Prognosis of synovial sarcoma generally considered poor. However some studies show that not all synovial sarcomas are associated with a bad prognosis [6]. Some indicators of adverse prognosis are male gender, truncal location, tumour size more than 5cm, higher tumour grade, aneuploidy and neovascular invasion. On the contrary, young age at onset, Her-2 expression, complete tumour resection with free margins and response to chemotherapy have been defined as good prognostic indicators [4].

The preferred choice of treatment is surgery with emphasis on adequate margins. Chemotherapy and radiotherapy may be beneficial, particularly in high risk patients. According to a study by Siegel et al patients who received chemotherapy following surgery have shown better survival rates compared to those who did not. The role of radiotherapy has been controversial. According to studies by Ocku et al lack of radiotherapy is also one factor associated with poor outcome, especially in high risk patients [6].

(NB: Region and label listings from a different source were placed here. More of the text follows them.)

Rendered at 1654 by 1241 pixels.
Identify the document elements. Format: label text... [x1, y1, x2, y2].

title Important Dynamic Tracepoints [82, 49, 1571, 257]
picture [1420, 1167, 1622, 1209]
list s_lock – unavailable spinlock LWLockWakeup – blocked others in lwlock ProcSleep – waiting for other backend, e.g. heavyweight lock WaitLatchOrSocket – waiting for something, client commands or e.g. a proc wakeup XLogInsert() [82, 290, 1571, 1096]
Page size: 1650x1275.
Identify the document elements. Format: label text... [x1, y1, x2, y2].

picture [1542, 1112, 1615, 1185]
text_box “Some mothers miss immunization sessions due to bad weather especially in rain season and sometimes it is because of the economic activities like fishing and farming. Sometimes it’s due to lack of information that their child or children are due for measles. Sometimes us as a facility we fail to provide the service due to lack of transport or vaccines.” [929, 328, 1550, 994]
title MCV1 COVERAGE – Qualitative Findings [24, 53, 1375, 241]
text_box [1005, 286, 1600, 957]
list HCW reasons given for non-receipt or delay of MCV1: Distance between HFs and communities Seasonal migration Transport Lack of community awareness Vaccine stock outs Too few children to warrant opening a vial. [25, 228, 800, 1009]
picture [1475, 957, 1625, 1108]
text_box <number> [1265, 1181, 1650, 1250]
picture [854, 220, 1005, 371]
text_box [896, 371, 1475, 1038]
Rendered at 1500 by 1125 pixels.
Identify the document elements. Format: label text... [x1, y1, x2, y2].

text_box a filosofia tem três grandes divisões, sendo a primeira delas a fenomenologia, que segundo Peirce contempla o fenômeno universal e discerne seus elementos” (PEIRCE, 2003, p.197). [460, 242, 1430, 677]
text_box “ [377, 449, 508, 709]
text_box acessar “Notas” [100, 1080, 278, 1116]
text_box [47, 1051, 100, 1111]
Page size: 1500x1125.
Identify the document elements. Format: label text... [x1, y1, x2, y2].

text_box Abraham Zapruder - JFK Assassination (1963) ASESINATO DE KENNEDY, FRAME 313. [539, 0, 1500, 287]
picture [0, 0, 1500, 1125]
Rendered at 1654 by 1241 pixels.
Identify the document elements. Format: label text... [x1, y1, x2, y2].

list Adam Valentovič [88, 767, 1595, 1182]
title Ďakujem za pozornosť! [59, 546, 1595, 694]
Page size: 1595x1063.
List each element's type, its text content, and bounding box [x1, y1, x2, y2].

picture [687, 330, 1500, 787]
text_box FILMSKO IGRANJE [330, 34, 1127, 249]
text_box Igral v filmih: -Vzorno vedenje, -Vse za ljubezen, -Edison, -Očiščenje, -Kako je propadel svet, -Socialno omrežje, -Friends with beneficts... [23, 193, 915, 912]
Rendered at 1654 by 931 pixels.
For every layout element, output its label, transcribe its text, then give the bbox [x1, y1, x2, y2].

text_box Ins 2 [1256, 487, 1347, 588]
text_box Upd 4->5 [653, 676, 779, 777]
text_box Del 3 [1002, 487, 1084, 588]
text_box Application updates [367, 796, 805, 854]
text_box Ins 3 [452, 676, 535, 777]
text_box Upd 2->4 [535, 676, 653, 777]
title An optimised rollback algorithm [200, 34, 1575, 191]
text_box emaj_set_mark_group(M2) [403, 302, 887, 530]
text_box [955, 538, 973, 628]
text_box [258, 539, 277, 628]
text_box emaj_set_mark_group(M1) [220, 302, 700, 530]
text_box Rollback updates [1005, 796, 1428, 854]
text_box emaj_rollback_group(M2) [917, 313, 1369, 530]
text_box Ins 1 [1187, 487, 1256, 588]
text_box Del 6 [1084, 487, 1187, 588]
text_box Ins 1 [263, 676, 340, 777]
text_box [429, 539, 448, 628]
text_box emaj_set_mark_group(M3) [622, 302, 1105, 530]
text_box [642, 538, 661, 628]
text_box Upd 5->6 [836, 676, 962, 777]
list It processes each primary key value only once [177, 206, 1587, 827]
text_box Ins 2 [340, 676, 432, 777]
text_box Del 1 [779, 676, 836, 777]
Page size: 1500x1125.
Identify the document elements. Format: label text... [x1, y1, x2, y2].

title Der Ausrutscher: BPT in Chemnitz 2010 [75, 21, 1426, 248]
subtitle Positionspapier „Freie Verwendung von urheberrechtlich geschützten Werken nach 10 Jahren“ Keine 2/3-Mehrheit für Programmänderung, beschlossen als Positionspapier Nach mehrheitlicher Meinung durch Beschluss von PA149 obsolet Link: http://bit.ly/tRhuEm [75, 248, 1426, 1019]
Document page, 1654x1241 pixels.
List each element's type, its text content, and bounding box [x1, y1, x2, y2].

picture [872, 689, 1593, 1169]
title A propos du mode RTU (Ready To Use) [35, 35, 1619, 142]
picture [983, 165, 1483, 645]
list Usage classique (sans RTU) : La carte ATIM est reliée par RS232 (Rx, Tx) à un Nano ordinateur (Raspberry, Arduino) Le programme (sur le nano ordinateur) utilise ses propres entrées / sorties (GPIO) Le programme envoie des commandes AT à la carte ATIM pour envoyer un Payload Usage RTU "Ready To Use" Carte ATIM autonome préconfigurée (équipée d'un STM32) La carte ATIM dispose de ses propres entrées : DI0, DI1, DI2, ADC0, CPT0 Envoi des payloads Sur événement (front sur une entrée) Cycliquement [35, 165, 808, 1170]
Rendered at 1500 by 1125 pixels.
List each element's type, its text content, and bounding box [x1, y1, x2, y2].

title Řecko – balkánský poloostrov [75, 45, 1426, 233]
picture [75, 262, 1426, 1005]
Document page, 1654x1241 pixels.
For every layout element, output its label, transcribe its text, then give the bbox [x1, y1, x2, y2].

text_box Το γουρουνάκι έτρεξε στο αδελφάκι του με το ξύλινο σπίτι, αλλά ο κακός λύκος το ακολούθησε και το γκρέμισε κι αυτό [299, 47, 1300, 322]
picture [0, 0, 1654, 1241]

We have reported a case of epithelial predominant biphasic synovial sarcoma presenting as a non-healing ulcer of the foot with rapid progression, that was initially misdiagnosed as a malignant skin adnexal tumour. This stresses on the point that not only is a high degree of clinical suspicion essential in evaluating young male patients presenting with non-healing ulcer of the foot, as also the role of immunohistochemistry in differentiating epithelial predominant synovial sarcoma from its mimics.

The examination of the patient was conducted according to the Declaration of Helsinki principles.